Abstract
The primary goal of traffic accident anticipation is to foresee potential accidents in real time using dashcam videos, a task that is pivotal for enhancing the safety and reliability of autonomous driving technologies. In this study, we introduce an innovative framework, AccNet, which significantly advances the prediction capabilities beyond the current state-of-the-art 2D-based methods by incorporating monocular depth cues for sophisticated 3D scene modeling. Addressing the prevalent challenge of skewed data distribution in traffic accident datasets, we propose the Binary Adaptive Loss for Early Anticipation (BA-LEA). This novel loss function, together with a multi-task learning strategy, shifts the focus of the predictive model towards the critical moments preceding an accident. We rigorously evaluate the performance of our framework on three benchmark datasets—Dashcam Accident Dataset (DAD), Car Crash Dataset (CCD), AnAn Accident Detection (A3D), and DADA-2000 Dataset—demonstrating its superior predictive accuracy through key metrics such as Average Precision (AP) and mean Time-To-Accident (mTTA).
Model Structure
Overview of the Model Structure:
1. Monocular Depth-Enhanced 3D Modeling: Traditional models often rely on 2D pixel distances, which can miss crucial spatial dynamics in traffic scenes. AccNet overcomes this by using monocular depth estimation to extract precise 3D coordinates of traffic participants (like vehicles and pedestrians). This allows for a more accurate depiction of real-world distances and interactions between objects, which is critical for predicting accidents. The model uses the ZoeDepth algorithm to enhance depth perception from dashcam videos. By calculating the 3D positions of objects in each frame, AccNet improves the ability to detect potential collisions by understanding the scene in three dimensions rather than just two.
2. Context and Object Attention Mechanisms:
- Context Attention: This mechanism uses multi-head attention to focus on the most relevant parts of the visual context in each video frame, ensuring that the model prioritizes critical environmental features that could indicate a potential accident.
- Object Attention: Similarly, this component dynamically allocates attention across different objects in the scene, ensuring that the model accurately tracks and assesses the risk posed by each object, particularly those that are most likely to be involved in a collision.
3. 3D Collision Module: This module calculates the real-world distances between objects based on their 3D coordinates, which are derived from the depth-enhanced modeling. It then constructs a graph representing the spatial relationships between these objects, allowing the model to better understand potential collision scenarios. By focusing on the actual 3D spatial dynamics, the 3D Collision Module provides a more reliable basis for predicting accidents compared to traditional methods that rely on 2D pixel measurements. Combined with a multi-task learning strategy, BA-LEA ensures that the model learns to prioritize accident prediction while maintaining stability and generalizability across various driving scenarios.

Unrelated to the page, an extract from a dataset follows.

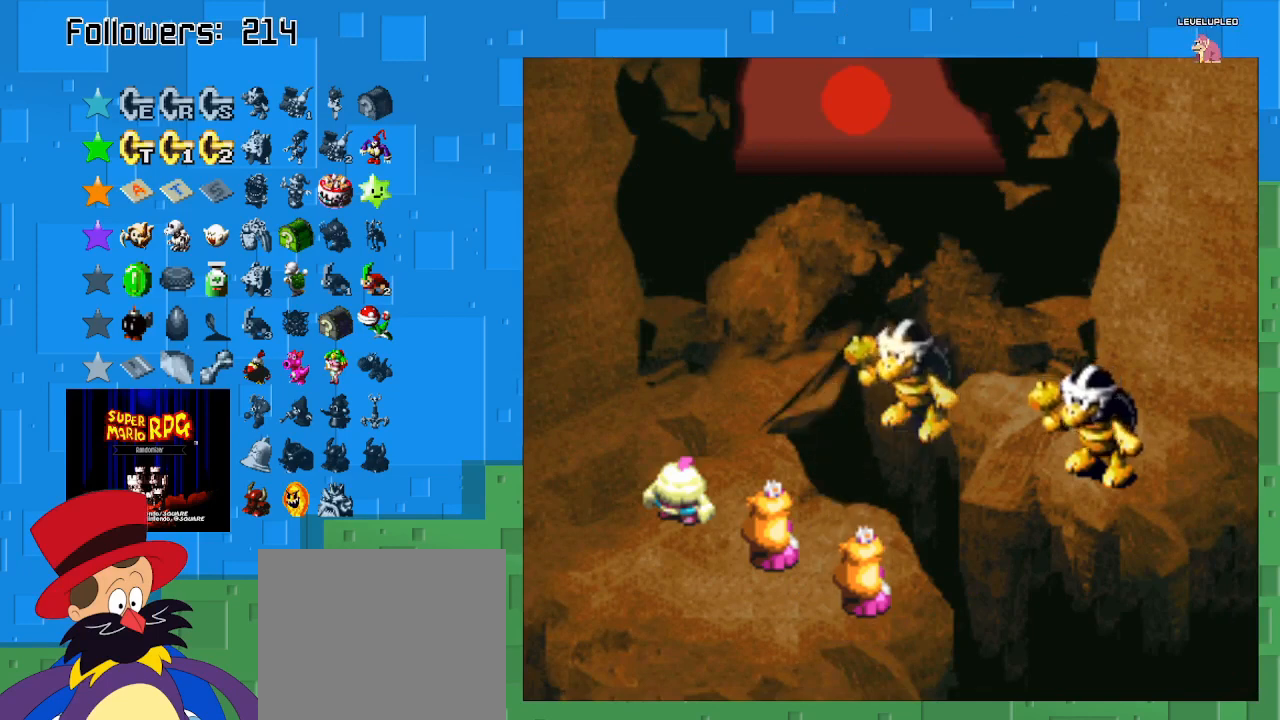
{"buttons": ["CIRCLE"], "left_stick": "center", "right_stick": "center", "events": [[467, "CIRCLE", "down"]]}
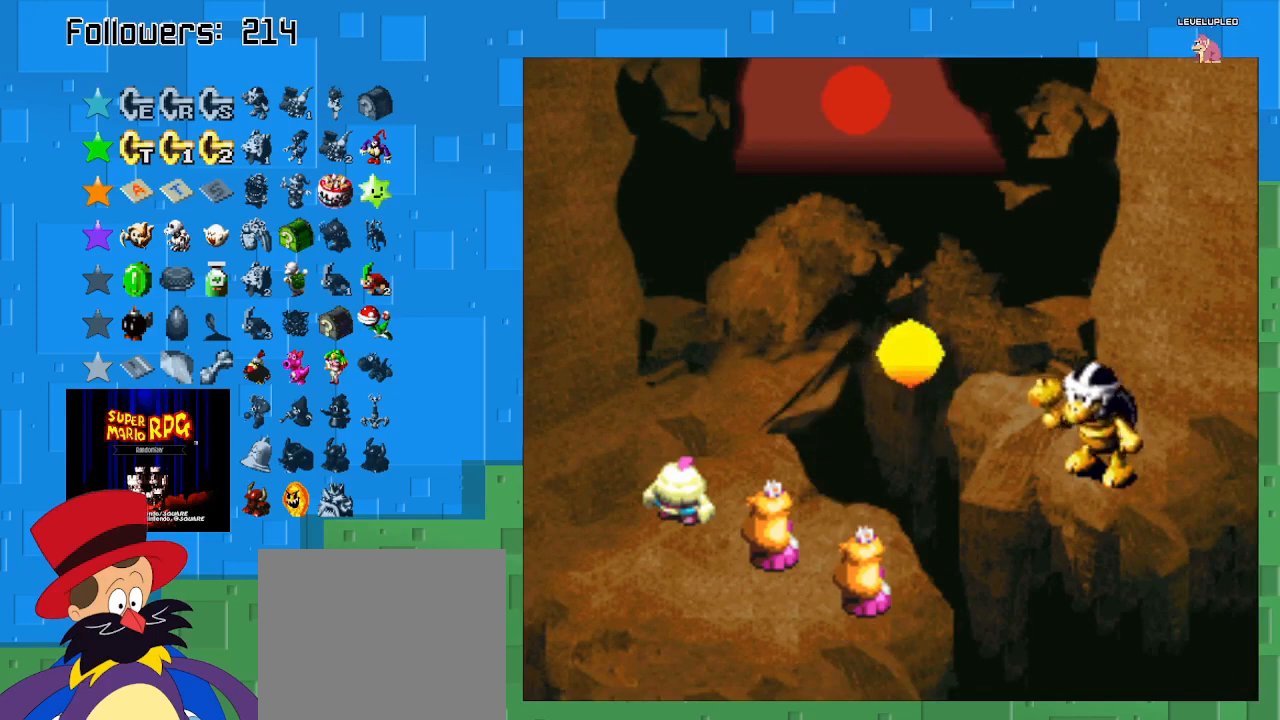
{"buttons": ["CIRCLE"], "left_stick": "center", "right_stick": "center", "events": [[133, "CIRCLE", "up"], [233, "CIRCLE", "down"], [367, "CIRCLE", "up"], [433, "CIRCLE", "down"]]}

4. Monocular Depth-Enhanced 3D Modeling: This novel loss function is designed to address the data imbalance issue common in accident prediction tasks, where non-accident scenarios dominate the data. BA-LEA shifts the model's focus toward critical pre-accident moments, improving its ability to predict accidents early and accurately.
Experiment Result
Our experiments on the DAD, CCD, and A3D datasets demonstrate the exceptional performance of our model on all three datasets. These evaluation results indicate an inverse relationship between AP and mTTA, suggesting that a higher AP typically results in a shorter mTTA. The presented results demonstrate a balance between the two metrics, indicating that our model achieved the highest AP values across the datasets, outperforming the second-best by 2.6% on the DAD dataset. AccNet also surpasses every other model in terms of mTTA. Notably, UString is significantly outperformed by our model in AP by 7.1% on DAD and 1.9% on A3D, demonstrating superior overall performance. To demonstrate the superiority of our model, we compared the best AP among the models. Since there were only small differences between the models on the CCD and A3D datasets, we primarily focused on the DAD dataset. AccNet achieved the highest AP value, along with the corresponding highest mTTA. Moreover, our model achieved the highest AUC, indicating that it not only effectively distinguishes accident videos but also ensures the highest accuracy. However, it is important to note that our TTA@80 and TTA@50 performance are slightly lower than that of DSTA, indicating that our model takes a more cautious approach in identifying the majority of positive samples. Notably, as comparing the best mTTA without considering AP does not provide meaningful insights, such a comparison is not included in our analysis.